Quem português vivo o viu, ou tem mais de 65 anos e começou novíssimo a ir ao cinema (meu caso) ou o entreviu na televisão ou em vídeo ou fora de Portugal o viu. Quarta hipótese não há. A "história" alguns mais a devem conhecer. Ou do célebre romance de Jack London que lhe serviu de base, ou das dez outras versões que, entre 1913 e 1993, directamente ou indirectamente se basearam no clássico de London. Quem eventualmente as conheça - sobretudo quem guarde na memória o "lobo" de Charles Bronson em 1993 - também nunca viu nada. The Sea Wolf, filme, só há este e mais nenhum. E até o cinzento Maltin vos dirá que o "deranged Wolf" de Bronson "make one appreciate the Edward G. Robinson version even more".

A coragem de Paulo Branco, neste caso, foi a de apostar num filme que nenhum senhor crítico conhece de parte alguma, ou em parte alguma foi alguma vez contado em português. Ao que ele me disse - e acredito - escolheu-o por gosto pessoal, com as memórias de um desconhecido que viveu comovido os domingos de Paris. É para estas coisas que vale a pena ter poder e ter dinheiro, ou ter, de um ou de outro, a ilusória aparência. Pelo menos durante uma ou duas semanas, podemos sonhar que vivemos noutra cidade e noutro país. Paris, São Petersburgo, o mundo.

Longo foi o preâmbulo, mas de mal agradecidos está o inferno cheio.

2 Não pensei que a palavra - inferno - viesse tão cedo ao meu encontro. Já aconteceu e não me desdigo, mas antes de me aproximar dela, vou aqui - aos meus olhos - dar uma volta. Já venho.

**Registos de dados**
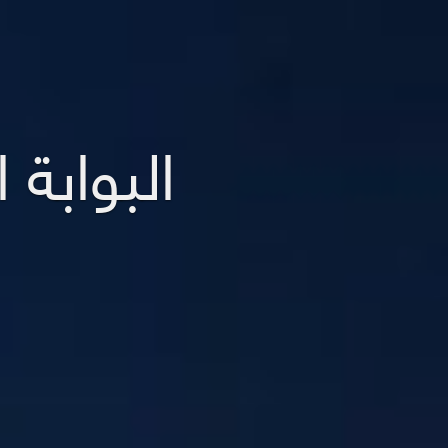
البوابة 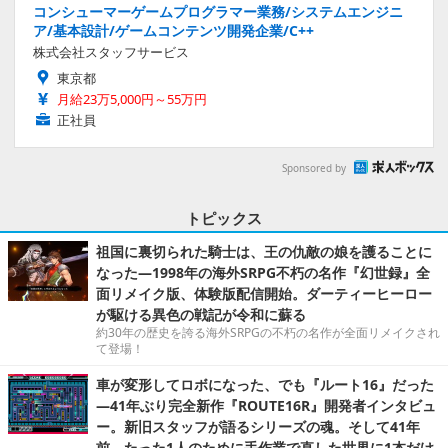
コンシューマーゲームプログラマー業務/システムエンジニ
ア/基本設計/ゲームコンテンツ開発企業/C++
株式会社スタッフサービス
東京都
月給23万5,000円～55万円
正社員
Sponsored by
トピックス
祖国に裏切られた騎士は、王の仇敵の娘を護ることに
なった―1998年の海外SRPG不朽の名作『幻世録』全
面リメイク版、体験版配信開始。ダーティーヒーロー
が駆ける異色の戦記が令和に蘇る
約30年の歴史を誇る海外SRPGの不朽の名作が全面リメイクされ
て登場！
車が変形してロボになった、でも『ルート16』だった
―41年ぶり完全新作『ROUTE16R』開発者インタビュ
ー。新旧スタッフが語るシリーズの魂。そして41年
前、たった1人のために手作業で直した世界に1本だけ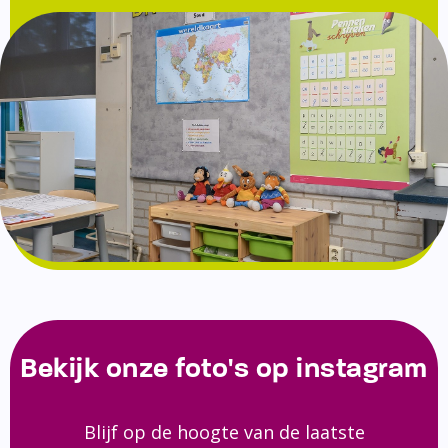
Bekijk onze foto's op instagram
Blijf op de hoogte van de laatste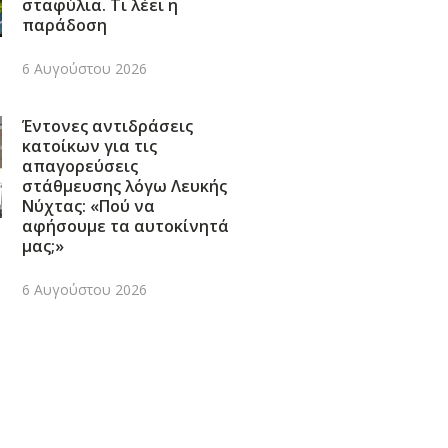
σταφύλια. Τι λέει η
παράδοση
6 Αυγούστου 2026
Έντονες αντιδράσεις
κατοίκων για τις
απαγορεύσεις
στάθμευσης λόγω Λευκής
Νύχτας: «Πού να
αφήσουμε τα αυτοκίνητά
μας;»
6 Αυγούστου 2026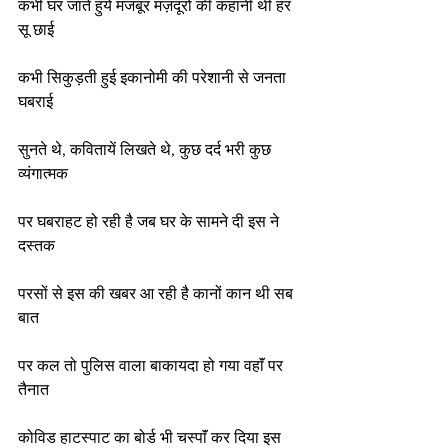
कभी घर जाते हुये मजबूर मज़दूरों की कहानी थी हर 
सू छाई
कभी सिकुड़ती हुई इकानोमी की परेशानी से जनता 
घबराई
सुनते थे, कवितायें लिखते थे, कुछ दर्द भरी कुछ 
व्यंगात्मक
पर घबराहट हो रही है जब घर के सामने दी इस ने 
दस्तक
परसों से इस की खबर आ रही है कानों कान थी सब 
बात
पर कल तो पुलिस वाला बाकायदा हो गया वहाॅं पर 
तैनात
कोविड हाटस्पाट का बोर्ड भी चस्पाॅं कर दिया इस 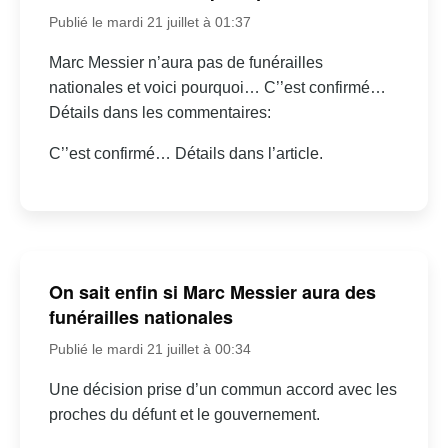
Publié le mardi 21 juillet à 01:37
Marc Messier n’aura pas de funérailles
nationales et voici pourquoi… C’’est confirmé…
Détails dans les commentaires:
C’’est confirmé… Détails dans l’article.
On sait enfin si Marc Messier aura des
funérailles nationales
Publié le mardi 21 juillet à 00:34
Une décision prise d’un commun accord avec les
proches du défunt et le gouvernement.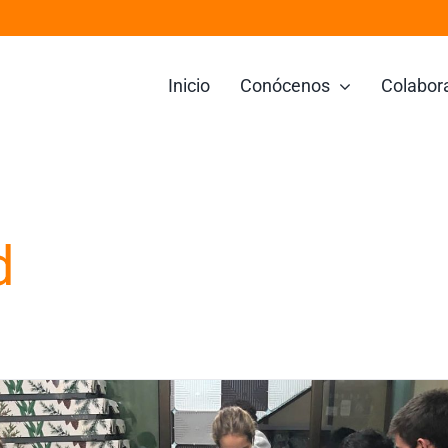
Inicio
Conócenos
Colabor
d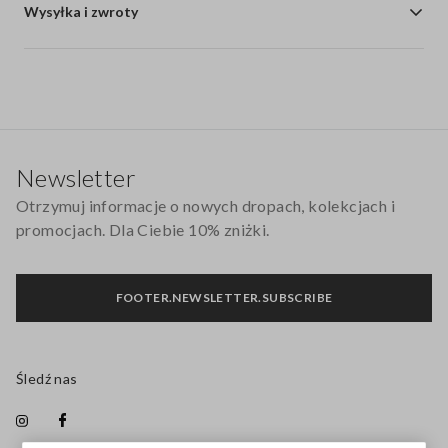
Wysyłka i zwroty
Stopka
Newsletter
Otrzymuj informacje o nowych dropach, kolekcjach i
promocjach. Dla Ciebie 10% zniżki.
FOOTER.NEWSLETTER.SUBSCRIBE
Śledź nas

**Tarefas a realizar**
- a) Segundo o texto de estudo, entre que anos surgiram as dez outras versões baseadas no clássico de London?
- b) Indique se cada afirmação está de acordo com o texto de estudo, justificando com as palavras exatas do texto: (i) Paulo Branco escolheu o filme por gosto pessoal. (ii) O autor tem menos de 65 anos. (iii) A versão com Charles Bronson é de 1993.

**Respostas por tarefa**
- a) Entre 1913 e 1993.

- b)
(i) Sim: «escolheu-o por gosto pessoal».
(ii) Não: «tem mais de 65 anos e começou novíssimo a ir ao cinema (meu caso)».
(iii) Sim: «o "lobo" de Charles Bronson em 1993».